Brief:
Transcribe, exactly and without pictures, the lines below from the line with "36: (131, 241, 13.78)" to the line with "59: (455, 697, 8.25)", both ends included, and no others.

Record extracts:
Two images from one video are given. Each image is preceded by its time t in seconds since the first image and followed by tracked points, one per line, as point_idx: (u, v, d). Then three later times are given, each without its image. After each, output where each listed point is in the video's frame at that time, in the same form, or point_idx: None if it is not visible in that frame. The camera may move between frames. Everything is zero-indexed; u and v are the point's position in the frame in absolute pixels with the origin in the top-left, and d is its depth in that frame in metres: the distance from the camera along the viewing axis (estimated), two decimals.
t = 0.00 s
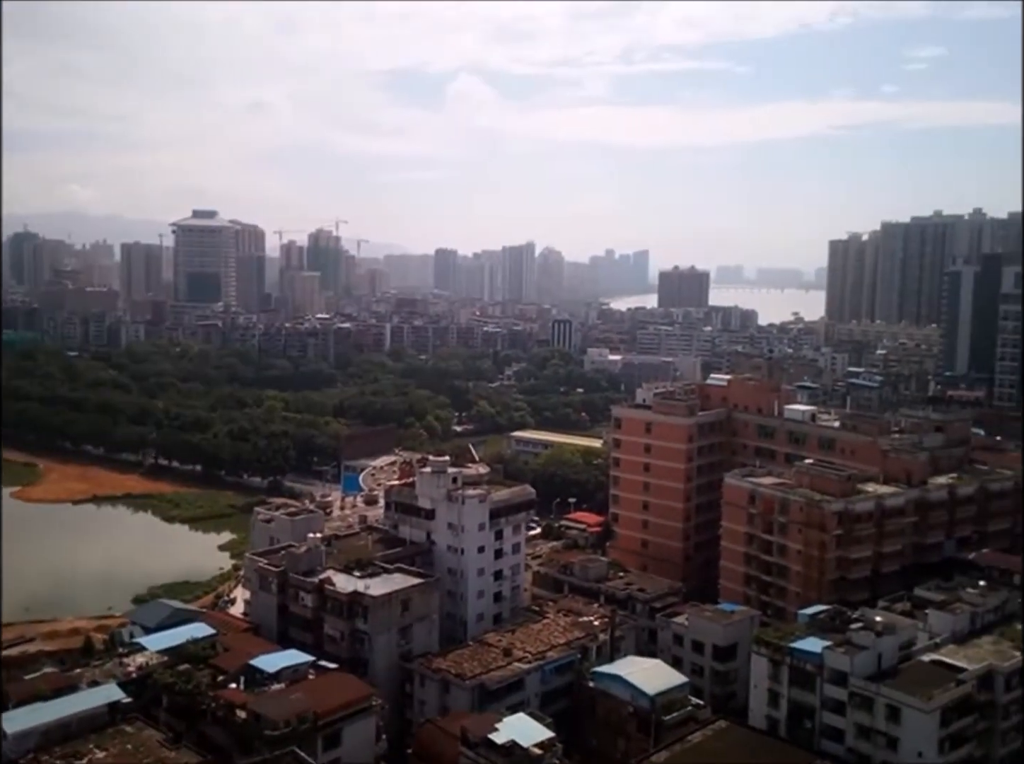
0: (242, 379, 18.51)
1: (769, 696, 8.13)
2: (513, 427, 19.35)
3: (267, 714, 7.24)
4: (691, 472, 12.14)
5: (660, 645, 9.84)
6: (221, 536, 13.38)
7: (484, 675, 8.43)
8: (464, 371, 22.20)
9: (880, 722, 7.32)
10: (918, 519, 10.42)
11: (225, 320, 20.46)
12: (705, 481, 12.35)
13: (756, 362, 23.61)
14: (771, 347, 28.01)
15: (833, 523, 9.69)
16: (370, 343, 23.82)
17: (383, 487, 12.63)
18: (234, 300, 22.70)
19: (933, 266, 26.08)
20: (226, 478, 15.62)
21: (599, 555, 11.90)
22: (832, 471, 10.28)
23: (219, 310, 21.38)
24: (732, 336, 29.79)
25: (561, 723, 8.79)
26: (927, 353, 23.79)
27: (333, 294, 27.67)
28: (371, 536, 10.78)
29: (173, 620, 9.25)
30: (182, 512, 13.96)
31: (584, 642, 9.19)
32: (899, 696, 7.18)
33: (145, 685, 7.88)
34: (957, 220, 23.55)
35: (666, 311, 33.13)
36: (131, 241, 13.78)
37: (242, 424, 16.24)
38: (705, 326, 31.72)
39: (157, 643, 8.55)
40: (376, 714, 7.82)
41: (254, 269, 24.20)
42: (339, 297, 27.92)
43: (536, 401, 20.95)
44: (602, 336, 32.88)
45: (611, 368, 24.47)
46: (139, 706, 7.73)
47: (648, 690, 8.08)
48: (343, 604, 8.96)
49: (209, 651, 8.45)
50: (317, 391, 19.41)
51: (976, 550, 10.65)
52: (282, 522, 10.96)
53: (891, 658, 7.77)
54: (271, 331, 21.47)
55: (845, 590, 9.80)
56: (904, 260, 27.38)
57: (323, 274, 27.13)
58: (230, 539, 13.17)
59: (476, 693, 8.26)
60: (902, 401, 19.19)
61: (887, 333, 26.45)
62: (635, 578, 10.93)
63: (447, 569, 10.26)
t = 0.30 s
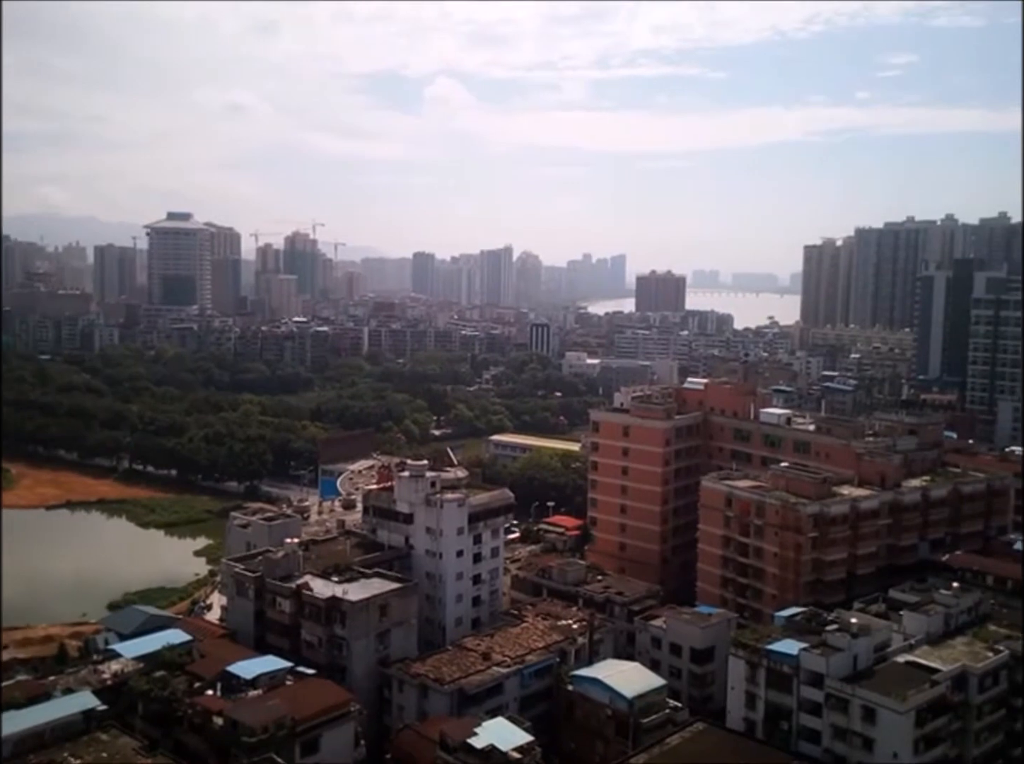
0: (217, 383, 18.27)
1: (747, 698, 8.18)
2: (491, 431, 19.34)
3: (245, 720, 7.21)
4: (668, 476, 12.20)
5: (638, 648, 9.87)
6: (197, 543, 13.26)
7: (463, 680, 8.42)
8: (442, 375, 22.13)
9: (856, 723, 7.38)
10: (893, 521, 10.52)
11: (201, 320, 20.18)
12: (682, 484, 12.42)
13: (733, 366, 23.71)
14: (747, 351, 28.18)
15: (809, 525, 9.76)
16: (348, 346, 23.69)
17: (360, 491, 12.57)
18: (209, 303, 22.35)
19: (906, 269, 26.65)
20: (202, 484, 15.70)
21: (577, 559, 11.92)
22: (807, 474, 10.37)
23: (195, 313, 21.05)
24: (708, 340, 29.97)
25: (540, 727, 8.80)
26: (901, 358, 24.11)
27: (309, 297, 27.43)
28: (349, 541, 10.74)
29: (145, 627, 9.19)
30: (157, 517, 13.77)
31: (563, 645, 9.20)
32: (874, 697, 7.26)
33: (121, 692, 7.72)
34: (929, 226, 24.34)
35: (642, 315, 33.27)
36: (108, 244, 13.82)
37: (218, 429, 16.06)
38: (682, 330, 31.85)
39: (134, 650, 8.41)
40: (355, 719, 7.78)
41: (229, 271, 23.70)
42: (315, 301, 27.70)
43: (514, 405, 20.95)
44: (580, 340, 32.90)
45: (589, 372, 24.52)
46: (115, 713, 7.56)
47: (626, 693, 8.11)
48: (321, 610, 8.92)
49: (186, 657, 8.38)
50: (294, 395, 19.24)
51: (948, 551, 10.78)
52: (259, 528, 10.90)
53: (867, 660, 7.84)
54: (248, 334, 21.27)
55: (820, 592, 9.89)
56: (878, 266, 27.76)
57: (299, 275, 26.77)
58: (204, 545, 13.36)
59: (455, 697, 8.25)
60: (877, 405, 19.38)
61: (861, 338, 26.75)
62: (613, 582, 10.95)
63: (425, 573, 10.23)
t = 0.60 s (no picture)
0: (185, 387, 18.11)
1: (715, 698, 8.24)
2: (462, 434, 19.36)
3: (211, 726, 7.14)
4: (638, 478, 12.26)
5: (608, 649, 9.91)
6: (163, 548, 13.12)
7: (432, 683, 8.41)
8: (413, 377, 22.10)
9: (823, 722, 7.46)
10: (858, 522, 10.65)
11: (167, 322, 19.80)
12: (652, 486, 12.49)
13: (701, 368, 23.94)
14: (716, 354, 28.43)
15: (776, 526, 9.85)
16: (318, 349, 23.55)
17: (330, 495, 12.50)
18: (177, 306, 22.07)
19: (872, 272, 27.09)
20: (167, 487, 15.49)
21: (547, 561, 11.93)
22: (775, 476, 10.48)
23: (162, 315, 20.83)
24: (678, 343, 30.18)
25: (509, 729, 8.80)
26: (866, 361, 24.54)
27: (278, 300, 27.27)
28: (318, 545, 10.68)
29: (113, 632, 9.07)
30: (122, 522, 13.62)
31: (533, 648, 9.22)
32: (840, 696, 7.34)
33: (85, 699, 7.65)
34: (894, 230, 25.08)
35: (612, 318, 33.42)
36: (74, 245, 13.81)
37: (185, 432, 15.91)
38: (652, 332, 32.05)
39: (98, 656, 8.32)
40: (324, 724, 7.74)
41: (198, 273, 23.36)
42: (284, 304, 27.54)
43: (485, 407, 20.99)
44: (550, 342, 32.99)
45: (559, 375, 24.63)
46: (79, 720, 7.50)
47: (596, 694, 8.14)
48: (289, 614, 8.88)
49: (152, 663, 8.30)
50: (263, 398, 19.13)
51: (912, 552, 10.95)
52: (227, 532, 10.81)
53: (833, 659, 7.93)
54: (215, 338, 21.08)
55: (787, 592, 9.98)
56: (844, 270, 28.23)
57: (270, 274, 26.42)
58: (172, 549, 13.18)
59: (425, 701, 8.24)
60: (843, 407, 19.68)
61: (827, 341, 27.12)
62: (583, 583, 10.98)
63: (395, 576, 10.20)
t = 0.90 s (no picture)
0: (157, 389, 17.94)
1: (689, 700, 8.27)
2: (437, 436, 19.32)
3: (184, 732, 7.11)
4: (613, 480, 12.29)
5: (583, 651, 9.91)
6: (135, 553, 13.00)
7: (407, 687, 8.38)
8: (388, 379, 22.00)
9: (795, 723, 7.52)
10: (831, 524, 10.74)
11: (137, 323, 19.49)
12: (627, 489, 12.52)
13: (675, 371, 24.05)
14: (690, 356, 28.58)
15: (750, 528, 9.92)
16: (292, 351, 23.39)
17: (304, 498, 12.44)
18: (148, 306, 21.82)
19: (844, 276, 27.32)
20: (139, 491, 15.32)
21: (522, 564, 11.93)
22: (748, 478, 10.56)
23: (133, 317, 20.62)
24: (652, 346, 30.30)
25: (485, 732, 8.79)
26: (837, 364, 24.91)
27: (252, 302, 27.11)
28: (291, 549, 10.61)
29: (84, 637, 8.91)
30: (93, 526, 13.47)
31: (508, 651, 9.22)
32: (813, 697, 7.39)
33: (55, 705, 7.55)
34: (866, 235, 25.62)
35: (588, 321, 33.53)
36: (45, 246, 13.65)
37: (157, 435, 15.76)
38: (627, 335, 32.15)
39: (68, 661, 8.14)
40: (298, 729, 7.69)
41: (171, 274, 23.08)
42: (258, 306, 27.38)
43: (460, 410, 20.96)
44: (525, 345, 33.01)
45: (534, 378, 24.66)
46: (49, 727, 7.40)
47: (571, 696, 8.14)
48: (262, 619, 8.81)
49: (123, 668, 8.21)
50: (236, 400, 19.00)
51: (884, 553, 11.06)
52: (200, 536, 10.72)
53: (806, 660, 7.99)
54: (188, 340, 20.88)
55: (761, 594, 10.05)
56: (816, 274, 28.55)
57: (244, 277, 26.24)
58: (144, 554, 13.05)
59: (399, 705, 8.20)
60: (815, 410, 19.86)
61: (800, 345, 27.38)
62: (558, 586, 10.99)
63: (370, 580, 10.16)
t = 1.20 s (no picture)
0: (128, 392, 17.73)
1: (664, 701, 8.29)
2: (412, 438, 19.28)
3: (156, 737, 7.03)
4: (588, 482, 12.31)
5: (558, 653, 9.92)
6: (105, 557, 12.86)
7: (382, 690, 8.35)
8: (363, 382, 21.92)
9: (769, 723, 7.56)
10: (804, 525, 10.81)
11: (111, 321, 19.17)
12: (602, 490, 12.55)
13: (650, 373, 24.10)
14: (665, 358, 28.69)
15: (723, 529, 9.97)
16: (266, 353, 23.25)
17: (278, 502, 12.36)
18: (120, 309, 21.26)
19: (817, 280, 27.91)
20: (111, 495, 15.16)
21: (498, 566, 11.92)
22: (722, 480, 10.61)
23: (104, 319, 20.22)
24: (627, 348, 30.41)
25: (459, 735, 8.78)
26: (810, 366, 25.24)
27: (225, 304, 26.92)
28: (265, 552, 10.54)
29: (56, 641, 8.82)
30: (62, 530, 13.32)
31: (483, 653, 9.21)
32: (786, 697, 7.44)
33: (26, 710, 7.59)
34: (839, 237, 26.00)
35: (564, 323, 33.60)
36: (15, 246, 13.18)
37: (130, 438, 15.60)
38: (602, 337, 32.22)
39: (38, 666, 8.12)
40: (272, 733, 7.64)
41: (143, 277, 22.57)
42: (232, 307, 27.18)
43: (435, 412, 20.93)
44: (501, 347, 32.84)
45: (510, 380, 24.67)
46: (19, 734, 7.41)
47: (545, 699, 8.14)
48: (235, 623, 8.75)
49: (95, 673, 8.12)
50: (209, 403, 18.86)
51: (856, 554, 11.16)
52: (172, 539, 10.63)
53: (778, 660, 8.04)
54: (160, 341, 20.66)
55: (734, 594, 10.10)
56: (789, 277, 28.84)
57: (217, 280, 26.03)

Finished exercise:
36: (131, 241, 13.78)
37: (242, 424, 16.24)
38: (705, 326, 31.72)
39: (157, 643, 8.55)
40: (376, 714, 7.82)
41: (254, 269, 24.20)
42: (339, 297, 27.92)
43: (536, 401, 20.95)
44: (602, 336, 32.88)
45: (611, 368, 24.47)
46: (139, 706, 7.73)
47: (648, 690, 8.08)
48: (343, 604, 8.96)
49: (209, 651, 8.45)
50: (317, 391, 19.41)
51: (976, 550, 10.65)
52: (282, 522, 10.96)
53: (891, 658, 7.77)
54: (271, 331, 21.47)
55: (845, 590, 9.80)
56: (904, 260, 27.38)
57: (323, 274, 27.13)
58: (230, 539, 13.17)
59: (476, 693, 8.26)
60: (902, 401, 19.19)
61: (887, 333, 26.45)
62: (635, 578, 10.93)
63: (447, 569, 10.26)
t = 0.30 s
0: (217, 383, 18.27)
1: (747, 698, 8.18)
2: (491, 431, 19.34)
3: (245, 720, 7.21)
4: (668, 476, 12.20)
5: (638, 648, 9.87)
6: (197, 543, 13.26)
7: (463, 680, 8.42)
8: (442, 375, 22.13)
9: (856, 723, 7.38)
10: (893, 521, 10.52)
11: (201, 320, 20.18)
12: (682, 484, 12.42)
13: (733, 366, 23.71)
14: (747, 351, 28.18)
15: (809, 525, 9.76)
16: (348, 346, 23.69)
17: (360, 491, 12.57)
18: (209, 303, 22.35)
19: (906, 269, 26.65)
20: (202, 484, 15.70)
21: (577, 559, 11.92)
22: (807, 474, 10.37)
23: (195, 313, 21.05)
24: (708, 340, 29.97)
25: (540, 727, 8.80)
26: (901, 358, 24.11)
27: (309, 297, 27.43)
28: (349, 541, 10.74)
29: (145, 627, 9.19)
30: (157, 517, 13.77)
31: (563, 645, 9.20)
32: (874, 697, 7.26)
33: (121, 692, 7.72)
34: (929, 226, 24.34)
35: (642, 315, 33.27)
36: (108, 244, 13.82)
37: (218, 429, 16.06)
38: (682, 330, 31.85)
39: (134, 650, 8.41)
40: (355, 719, 7.78)
41: (229, 271, 23.70)
42: (315, 301, 27.70)
43: (514, 405, 20.95)
44: (580, 340, 32.90)
45: (589, 372, 24.52)
46: (115, 713, 7.56)
47: (626, 693, 8.11)
48: (321, 610, 8.92)
49: (186, 657, 8.38)
50: (294, 395, 19.24)
51: (948, 551, 10.78)
52: (259, 528, 10.90)
53: (867, 660, 7.84)
54: (248, 334, 21.27)
55: (820, 592, 9.89)
56: (878, 266, 27.76)
57: (299, 275, 26.77)
58: (204, 545, 13.36)
59: (455, 697, 8.25)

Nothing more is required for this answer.